AMAAAN PETROL!

Kara kabus denizden fışkıracak bu sefer... Çocukluğumuzda “stratejik önem” diye bir nedenden ötürü acı çeken Kıbrıs’ımızın hikayesini okuyup dururduk. Akdeniz’in ortasında, Orta Doğu’nun dibinde bir ada olmaktı küçük ülkemiz

 

 

Kara kabus denizden fışkıracak bu sefer...  Çocukluğumuzda “stratejik önem” diye bir nedenden ötürü acı çeken Kıbrıs’ımızın hikayesini okuyup dururduk. Akdeniz’in ortasında, Orta Doğu’nun dibinde bir ada olmaktı küçük ülkemizin bahtsızlığı...

Son yıllarda pek çok Kıbrıslı gibi ben de görüşme masasındaki  detaylara ilgimi yitirdim. Eskiden bir görev gibi takip ederdim. O zaman da  sıkıcı gelirdi ama  bilmekte yarar var diye bir bakardım. Petrol arama meseleleri gündeme gelince çevrecilerin tepkisini bekledim öncelikle ama “tıs” yoktu. Bu tatsız konuyu  gazete sayfalarından şöyle bir okudum.  İşin hukuksal ve konjektürel boyutlarıyla ilgili tartışmalara kulak kabartınca  içimi sıkıntılar bastı.

Amaaan, ne halleri varsa görsünler,  ben kendi işime bakayım, biraz şiir, biraz felsefe ile uğraşayım derken petrol krizi hayatımı işgal etmeye başladı. Öncelikle haftanın dört günü Kıbrıslı Rum öğrencilerle olduğum Kıbrıs Üniversitesi’ndeki derslerimde “ Savaş çıkacak mı?” sorusu gündeme oturdu.  Ben sınıfa girer girmez korkulu gözler bu soruyu sorup durmaya başladı.  “Yok canım, yok öyle bir şey “ dedim sadece. Ekonomik krizin yerini yeni gündemlere bırakması bilindik bir taktik diye düşündüm. Tam da zorda olan Hristofyas’ı kurtaracak bir durum bu...

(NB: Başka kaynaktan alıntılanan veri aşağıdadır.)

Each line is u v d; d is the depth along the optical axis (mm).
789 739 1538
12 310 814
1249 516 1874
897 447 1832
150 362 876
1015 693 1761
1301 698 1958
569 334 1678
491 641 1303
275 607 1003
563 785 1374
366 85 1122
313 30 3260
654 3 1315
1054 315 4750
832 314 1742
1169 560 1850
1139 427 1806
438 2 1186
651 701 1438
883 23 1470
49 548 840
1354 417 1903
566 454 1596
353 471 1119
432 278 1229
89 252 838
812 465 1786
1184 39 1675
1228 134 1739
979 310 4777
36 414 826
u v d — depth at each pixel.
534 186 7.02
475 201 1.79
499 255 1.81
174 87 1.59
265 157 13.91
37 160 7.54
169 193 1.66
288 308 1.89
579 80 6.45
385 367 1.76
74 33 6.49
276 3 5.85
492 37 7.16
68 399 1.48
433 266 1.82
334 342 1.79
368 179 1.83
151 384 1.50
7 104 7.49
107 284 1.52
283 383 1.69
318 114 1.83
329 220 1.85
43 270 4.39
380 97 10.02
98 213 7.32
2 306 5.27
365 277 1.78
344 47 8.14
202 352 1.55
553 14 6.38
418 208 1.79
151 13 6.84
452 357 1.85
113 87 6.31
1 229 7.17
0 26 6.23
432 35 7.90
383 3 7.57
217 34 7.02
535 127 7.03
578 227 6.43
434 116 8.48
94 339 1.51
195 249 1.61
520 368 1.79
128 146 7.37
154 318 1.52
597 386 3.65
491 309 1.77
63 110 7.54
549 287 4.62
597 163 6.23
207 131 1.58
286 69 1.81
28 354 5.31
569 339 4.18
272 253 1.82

Geçen gün,  24 Eylül’de 95 ülkeden şairlerle gerçekleşeceğimiz  “Değişim için 100.000 şair” projesi için hazırlık yapıyorduk.  Tam da, Fikret Demirağ’ın “ Kardeşim, barışı ne zaman yapacağız?” şiiri eşliğinde dans eden Dilara’yı izliyordum ki telefonum çaldı. Türkiye’den birileri  güneye ait CYTA hattımdan arıyordu ve   sınıra uzak olduğumuzdan dolayı  hat kesildi. Arayan ısrarla çaldırmaya devam etti.” Size KKTCELL numaramı vereyim”  diyorum, bağlantı kötü olduğu için işitmiyor. Ben arıyorum;  bir TV kanalının bandı dönüp duruyor. Kimin aradığını bile bilmiyorum ki... “ Hay senin  kuzeyini de, güneyini  de, Kıbrıs sorununu da...” diye patladım sonunda. Neyse  ki  sonunda  cep telefonuyla  aramayı akıl etti ve numaraya geri döndüm. Haber bülteninde petrol krizi için yorum yapmamı istiyorlarmış. “Ben uzman değilim  bu konuda... Tek anlatabileceğim Güney’deki atmosfer “ dedim. Bir saat  sonra ki haberlerde bu konuda yorum yapmam  için ısrar ettiler ve hayır diyemedim. Tam telefonu kapamıştım ki prova yaptığımız kültür merkezinde duruma kulak misafiri olan bir genç : “Petrol meselesi mi? Ben bu konuda doktora tezi yazıyorum. Size anlatayım “dedi. Hemen bilgisayarlar açıldı ve ayrıntılı haritalar üzerinde bir brifing izledim.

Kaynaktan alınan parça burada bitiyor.